**TASK OBJECTIVE**
Transcribe the passage from the text on sustainable design in New York City, from "A few well known" to "in midtown Manhattan.".

**GIVEN TEXT**
A+U, Currents on Sustainability in the USA, 2010
Like New York City itself, sustainable design is a work in progress, an evolving practice. While the general framework for sustainability in architecture began by addressing the performance of individual buildings, this focus has widened to encompass the larger scale of infrastructure and public space. The shift reflects a growing awareness of the dire implications of human activity on the planet, and the potential benefits of densely populated urban areas to address these conditions. Cities like New York are the solution, not the problem. Buildings are increasingly understood to be elements of a greater system, mediating between inhabitants and their context. Meanwhile, the public realm is progressively becoming a laboratory for innovative approaches to environmental challenges, with several city agencies as protagonists in shaping policy, protocols and projects. This article surveys recent and current projects in New York City, with an emphasis on Manhattan, that together constitute an evolution in what it means to be green.
Historical Context
At first glance, New York City’s industrial and commercial history affords few precedents for sustainability. However, in the last half century the city has renewed and transformed a growing proportion of its building stock, particularly structures dating from the late nineteen to the mid-twentieth century. New York City is comprised of a massive amount of embodied energy associated with hundreds of these older structures. Although it was not a design criterion until recently, the adaptive re-use, or recycling of these buildings exemplifies sustainability because it greatly decreases the resources required to build from scratch. Often constructed from durable, inherently fire resistant materials such as reinforced concrete and masonry, and possessing open structural frames, many existing commercial and residential buildings are readily modified to new meet requirements. Retrofit with new windows, insulation and environmental systems, the performance of these buildings can be greatly improved. The Empire State Building, for example, is undergoing a significant envelope and systems upgrade which will cut operational costs for the building owner and tenants, save energy, and therefore reduce greenhouse gases.
A few well known projects from the twentieth century foreshadow aspects of sustainable design, too. Rockefeller Center, whose core area was realized in the 1930’s, is an example of a dense, layered, programmatically diverse urban planning strategy. With its connection to transportation infrastructure and its balance between built and open space, Rockefeller Center functions as an active, efficient civic place. It is a precedent for today’s transit-based, mixed-use urban hubs, which are increasingly understood as a means of planning more sustainable cities by concentrating development, programs and services. The Ford Foundation headquarters, designed by Roche-Dinkeloo and completed in 1968, is a precursor to today’s high performance atrium buildings. With a generous landscaped interior filled with daylight, the building is a beneficial work environment and a haven in midtown Manhattan.

**GIVEN INFORMATION**
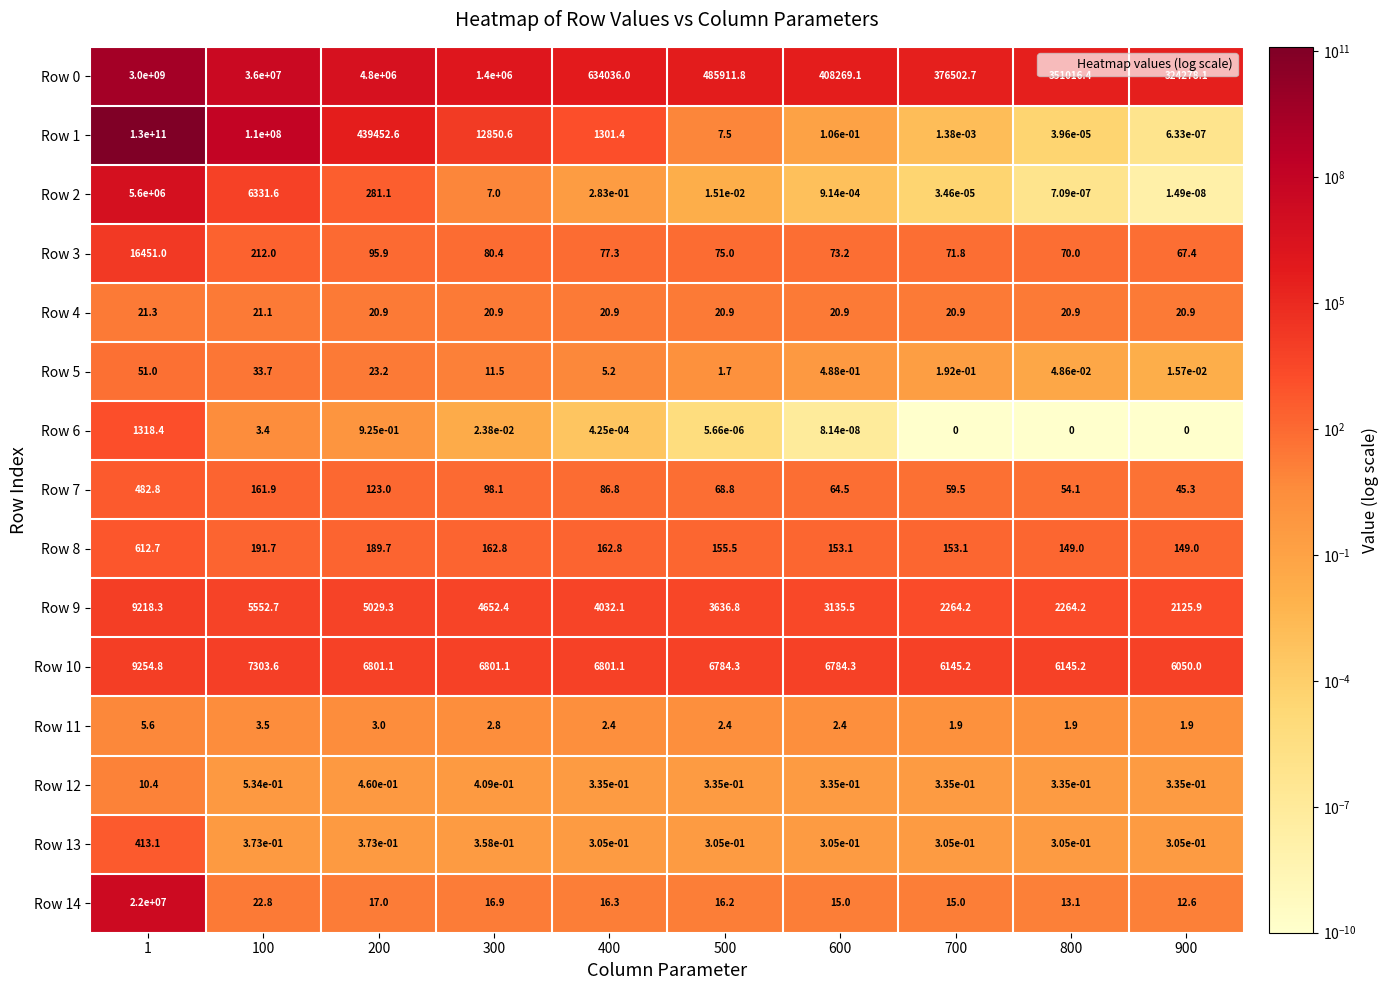

True or false: Row 8 has a value of 612.7 at 1.

True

**TASK RESULT**
A few well known projects from the twentieth century foreshadow aspects of sustainable design, too. Rockefeller Center, whose core area was realized in the 1930’s, is an example of a dense, layered, programmatically diverse urban planning strategy. With its connection to transportation infrastructure and its balance between built and open space, Rockefeller Center functions as an active, efficient civic place. It is a precedent for today’s transit-based, mixed-use urban hubs, which are increasingly understood as a means of planning more sustainable cities by concentrating development, programs and services. The Ford Foundation headquarters, designed by Roche-Dinkeloo and completed in 1968, is a precursor to today’s high performance atrium buildings. With a generous landscaped interior filled with daylight, the building is a beneficial work environment and a haven in midtown Manhattan.